Task objective:
Find every line in the records below that holds the word "from" and copy it.

Provided data:

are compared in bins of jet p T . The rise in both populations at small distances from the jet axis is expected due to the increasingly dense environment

...

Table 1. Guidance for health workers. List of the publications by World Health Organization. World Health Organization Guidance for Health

* * *

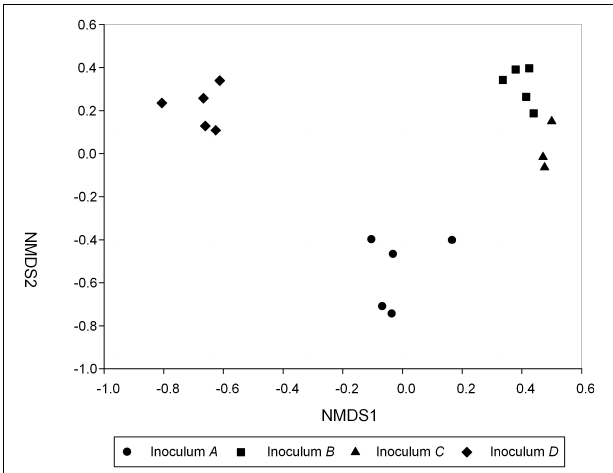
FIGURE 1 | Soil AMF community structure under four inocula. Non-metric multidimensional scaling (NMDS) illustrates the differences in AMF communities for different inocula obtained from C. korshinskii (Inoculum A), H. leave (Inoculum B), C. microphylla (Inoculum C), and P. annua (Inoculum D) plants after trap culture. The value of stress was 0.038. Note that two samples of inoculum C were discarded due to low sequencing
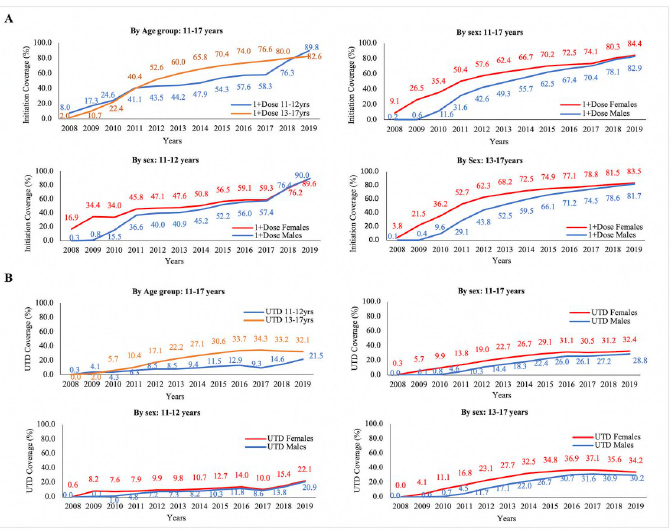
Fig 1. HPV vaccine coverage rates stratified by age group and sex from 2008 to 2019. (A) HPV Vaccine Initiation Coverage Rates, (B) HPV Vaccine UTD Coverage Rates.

Task response:
are compared in bins of jet p T . The rise in both populations at small distances from the jet axis is expected due to the increasingly dense environment
FIGURE 1 | Soil AMF community structure under four inocula. Non-metric multidimensional scaling (NMDS) illustrates the differences in AMF communities for different inocula obtained from C. korshinskii (Inoculum A), H. leave (Inoculum B), C. microphylla (Inoculum C), and P. annua (Inoculum D) plants after trap culture. The value of stress was 0.038. Note that two samples of inoculum C were discarded due to low sequencing
Fig 1. HPV vaccine coverage rates stratified by age group and sex from 2008 to 2019. (A) HPV Vaccine Initiation Coverage Rates, (B) HPV Vaccine UTD Coverage Rates.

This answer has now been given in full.